That's why I was wondering if anyone found diamonds here in Washington.
Just wondering, curiousity. I found placer diamonds in New Zealand a few years back. Fun.


----------



## Seamus (Sep 5, 2008)

If there is no interest in diamonds, then how about garnets and other gem stones in your placer mining. I have found garnets in several places here in Washington state. The placer gravels get red with busted up garnet crystal sands and a few pickers once in a while. I surch for the source up stream and get some nice stones. Oouuuhh, I'm ready to go back out digging. How about you?


----------



## NuggetHuntingFool (Sep 15, 2008)

There is a guy on YouTube that hunted diamonds in Washington I believe.

Search "Finding Gold" and watch the episodes. Pretty good info.
I think he also finds opals in Washington State as well.


Regards!


----------



## Shecker (Sep 15, 2008)

There is an easy way to tell is diamonds are present in a placer deposit. Rub Vaseline on the bottom of a gold pan. Diamonds stick to Vaseline. A few other things will stick as well, but this is still a good and simple prospecting technique.

Randy in Gunnison


----------



## Anonymous (Sep 16, 2008)

Seamus when your prospecting bring your microscope along to investigate the heavies in your gold pan.

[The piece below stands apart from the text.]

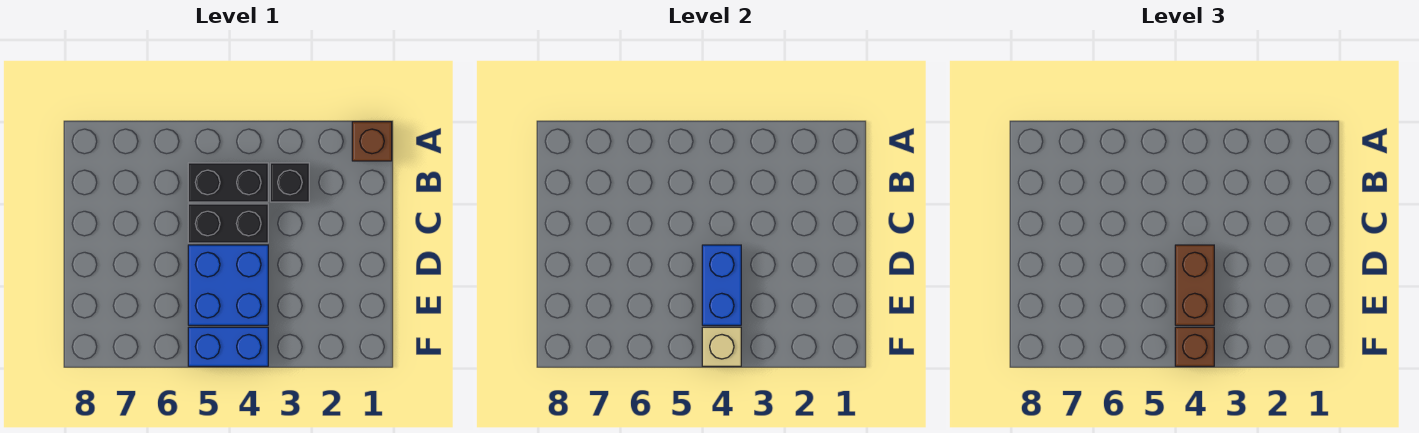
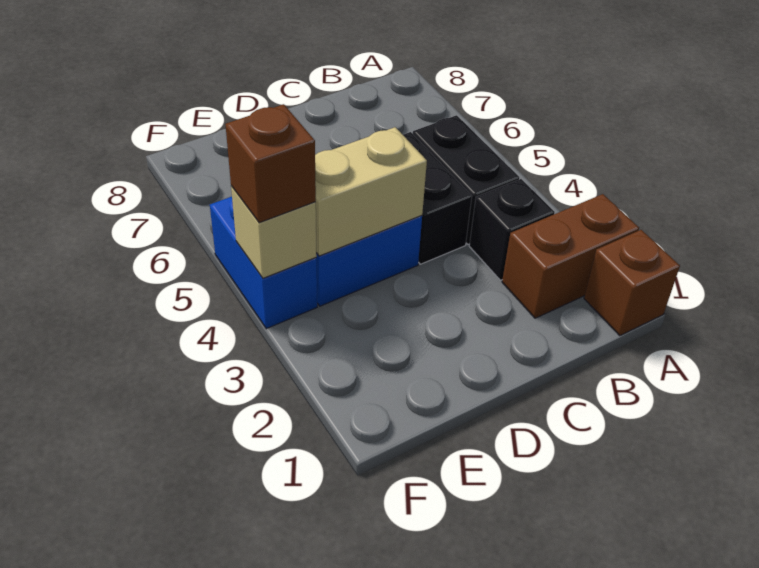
blue 1x2 brick [702,245,741,325] -> tan 1x2 brick [315,127,427,256]
brown 1x2 brick [1175,245,1214,325] -> brown 1x2 brick moved to [502,194,639,318]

http://www.landandminerals.com/diamond_indicators.html


----------



## Seamus (Sep 16, 2008)

As a rock hounder I read up on indicaters for kimberlites and lamproites where diamonds come from. I know some of the associated minerals and found a serpentine cliff with olivine. A mile over the pass from where this serpentine, is an area that the old timers (1880's) supposedly found industrial grade diamonds.

I carry a twelve power loupe with me always (thanks Gustavus).

I knew about diamond mines in Africa greasing there plate to catch diamonds. Now I will add vaseline to my prospecting kit (thanks Shecker).


----------



## Seamus (Oct 16, 2008)

I did some sluicing in Sauk Creek down stream from Monte Cristo,Washington a month ago and found a dozen industrial grade diamonds (tenth of a carat). One about a quarter carat in size.

The old timers were right to have the quartz crystals tested. I'm saving them as a keepsake and story telling rather than monitary reasons. It's the precious metals (gold silver) that I'm getting for profit.

I used classifiers to size the gravels and vaseline in my pan to save the diamonds.

There are several igneous formations in the area where the diamonds come from. If you prospect near these type of formations, then it would be a good idea to save quartz type crystals for examination to see if there diamonds. 

Happy hunting and I hope your equipment fills up with PMs, and maybe even diamonds.


----------



## GrantS (Sep 28, 2019)

Seamus,

Could you please send a photograph of the diamonds you found?

Grant


----------



## butcher (Sep 28, 2019)

Seamus last visited the forum in 2012


----------



## cacarr (Jan 18, 2020)

NuggetHuntingFool said:


> If there are any Kimberlite pipes in your area then there should be some diamonds near them. Not always the case but those are the geological formations that are most often associated with diamonds.



I know this is an ancient thread, but looks like it still ranks high for "diamonds Washington" searches.

I'm not aware of any kimberlite diatremes in Washington. If there were any, I suppose they would be located in extreme NE Washington, closer to cratonic lithosphere. The rest of Washington is all various terranes that accreted to the NA continent. 

Diamonds found in Washington aren't coming from the same source as most commercial diamond mines -- the geology is not right for that. They are subduction zone diamonds, and their source is not super well understood as far as I can tell. They are either hosted in ophiolite slabs (in more or less serpentinized peridotite), probably very widely disseminated, or they were sampled at depth and brought near the surface by various lamprophyre-type mafic or ultramafic intrusions (dikes and sills, etc), or both.

There are ophiolite sections in the Northern Cascades, but IIRC, not in the south -- and I've heard of placer miners finding the very occasional little diamond not that far north of the Columbia River, in addition to up in the Northern Cascades. 

Subduction zone macro-diamonds seem to be a lot *more* common in the Klamath Mountains of California and SW Oregon, and in the northern Sierra Nevadas -- frequently in placers downstream from serpentinized peridotite, often in association with platinum group metals and chromite. 

My guess is that they are both hosted in oceanic upper-mantle slabs that got obducted up onto the continent, and also erode out of lamprophyre pipes -- sampled at depth, possibly from subducting slabs carrying a lot of carbon that got stuck in a diamond stability zone, so that the diamonds didn't just turn into graphite as the slab continued down into hotter zones.


----------